Hather-Molina-Boston

It was sweet. Charming, like nearly all of the rowhouses on the oval street.

I walked back to the realty office, and walked in this time. A friendly woman offered to help me. We talked about the place, and she dug up some information for me. She also dug up some information on other properties in the neighborhood that might be a fit for me. I agreed to see two places, the one on my old street and on on another charming street I'd always loved in the South End.

She set up appointments for the next morning, on my birthday.

We saw the second place first. It was cute. I wasn't crazy about the bathroom. But it hit the mark on everything else:

  • Great light
  • Laundry in unit
  • Wood floors
  • Price

We thanked the property manager, who said he had other people looking at it later in the day. I knew he wasn't trying to be scary. He was being straight-forward, and I could tell - wanted me to be the renter.

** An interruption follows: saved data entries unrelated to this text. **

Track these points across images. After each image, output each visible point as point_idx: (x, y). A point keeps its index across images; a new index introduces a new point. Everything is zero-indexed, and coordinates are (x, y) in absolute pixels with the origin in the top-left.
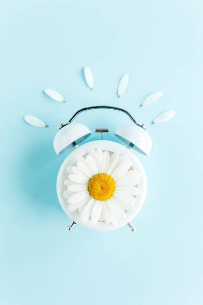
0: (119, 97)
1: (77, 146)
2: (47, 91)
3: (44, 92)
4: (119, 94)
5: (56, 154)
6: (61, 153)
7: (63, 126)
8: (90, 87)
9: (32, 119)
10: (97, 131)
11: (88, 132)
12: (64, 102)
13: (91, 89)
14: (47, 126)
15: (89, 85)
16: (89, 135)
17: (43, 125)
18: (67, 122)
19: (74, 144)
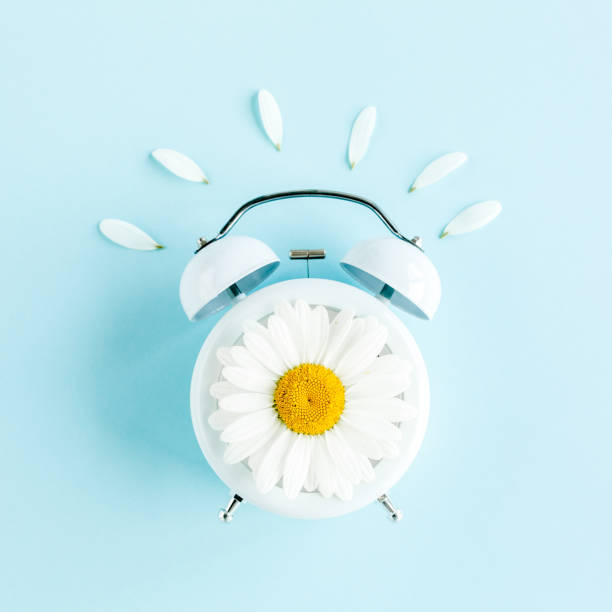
0: (351, 167)
1: (242, 296)
2: (159, 155)
3: (151, 157)
4: (351, 160)
5: (186, 316)
6: (199, 316)
7: (205, 245)
8: (275, 142)
9: (120, 230)
10: (296, 256)
11: (272, 258)
12: (206, 182)
13: (278, 149)
14: (160, 248)
15: (272, 137)
16: (272, 267)
17: (150, 244)
18: (215, 234)
19: (234, 290)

I give off an air of being responsible and friendly, I guess.

We went to the first place... The one on my old street. The agent for that place was on the steps waiting for us. He was nice as well, very warm. He knew the owner of the place on a personal level.

We walked into the building, and a wave of nostalgia hit me. It was similar to place down the street that I had rented. The stairs were slightly crooked, and the carpet worn. Barely any light came into the entrance. And there was freshly delivered mail all over the floor from being slipped into the slot.

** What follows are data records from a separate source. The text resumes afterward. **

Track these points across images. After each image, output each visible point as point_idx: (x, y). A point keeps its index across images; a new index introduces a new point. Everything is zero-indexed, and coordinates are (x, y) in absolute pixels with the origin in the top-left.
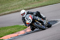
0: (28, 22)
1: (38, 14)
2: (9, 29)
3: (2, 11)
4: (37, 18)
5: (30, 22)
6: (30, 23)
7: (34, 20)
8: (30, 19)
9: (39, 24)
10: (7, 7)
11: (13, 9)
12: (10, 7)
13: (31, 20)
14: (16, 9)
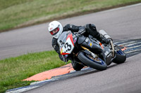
0: (63, 50)
1: (91, 31)
3: (31, 15)
4: (87, 40)
5: (69, 50)
6: (69, 52)
7: (78, 47)
8: (70, 43)
9: (91, 55)
10: (43, 5)
11: (57, 10)
12: (52, 5)
13: (70, 46)
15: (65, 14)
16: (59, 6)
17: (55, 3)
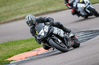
16: (30, 8)
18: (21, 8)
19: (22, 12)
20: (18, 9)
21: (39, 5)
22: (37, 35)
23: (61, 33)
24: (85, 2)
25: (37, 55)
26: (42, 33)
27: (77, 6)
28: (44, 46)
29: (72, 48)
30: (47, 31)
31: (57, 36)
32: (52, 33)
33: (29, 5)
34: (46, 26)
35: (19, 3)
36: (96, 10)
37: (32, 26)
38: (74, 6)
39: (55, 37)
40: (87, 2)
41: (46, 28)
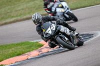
2: (13, 49)
10: (9, 11)
11: (19, 14)
14: (25, 14)
15: (25, 17)
16: (20, 12)
17: (17, 9)
18: (10, 12)
19: (12, 15)
20: (8, 13)
21: (29, 9)
22: (44, 33)
23: (68, 31)
24: (64, 6)
25: (28, 59)
26: (49, 31)
27: (55, 10)
28: (50, 45)
29: (76, 46)
30: (54, 29)
31: (64, 34)
32: (59, 31)
33: (19, 9)
34: (53, 24)
35: (10, 7)
36: (75, 15)
37: (38, 25)
38: (53, 10)
39: (62, 35)
40: (66, 7)
41: (54, 27)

We walked up to the second floor and knocked on the door. The current tenant let us in...

The place was perfect.

Light. So much light. Parquet floors - but not the tiny patterened kind - which I hate. It was the large patterened kind. The kitchen was a small room to itself, in the front. And it too had a window. Bay windows. A door in the living room which was a walkthrough closet to the bedroom. Another open doorway to the bedroom. Large windows and a decorative fireplace in the bedroom. And the bedroom was huge! Even bigger than the one I have in my house in Encinitas! And then, there was a small hallway off the bedroom that led to a redone bathroom, which had a new washer/dryer stack unit. 

"This place just keeps going!" I said excitedly. And so many closets. Some with built-in shelves.

"The rent includes heat, hot water and electricity," the agent said.

Electricity too?

Apparently the owner has owned the building for a few decades. And the unit below me is a triplex (parlor level, ground level, and sub-ground level) and the electricity meter is tied between the two.

Squee!

He had a showing after me scheduled. But I let him know I would be submitting an application. I could tell he liked me best, as I had lived on the street before and knew the responsibility that comes with this particular street. 

Fast-forward three days... And I am happy to say that yesterday I signed my lease and wired all of the upfront money from my accounts.

The place is mine as of May 1st.

Before I signed the lease, I emailed the executives at my company...

"I was going to take a place... Just want to confirm it's all cool before I do it."

They wrote back they were in complete support of this.

"It's going too easy," I said.

A new friend, from my high school days, encouraged me to not overanalyze things. But he is a guy. They tend to be better at going with the flow of life. I agreed with him though.

If anything, all of these signs pushing me here is showing me I have something to accomplish here in the next year. What that is? I don't know. Yet.

But I'll just keep going in this direction. And look forward to starting my bicoastal life in late May.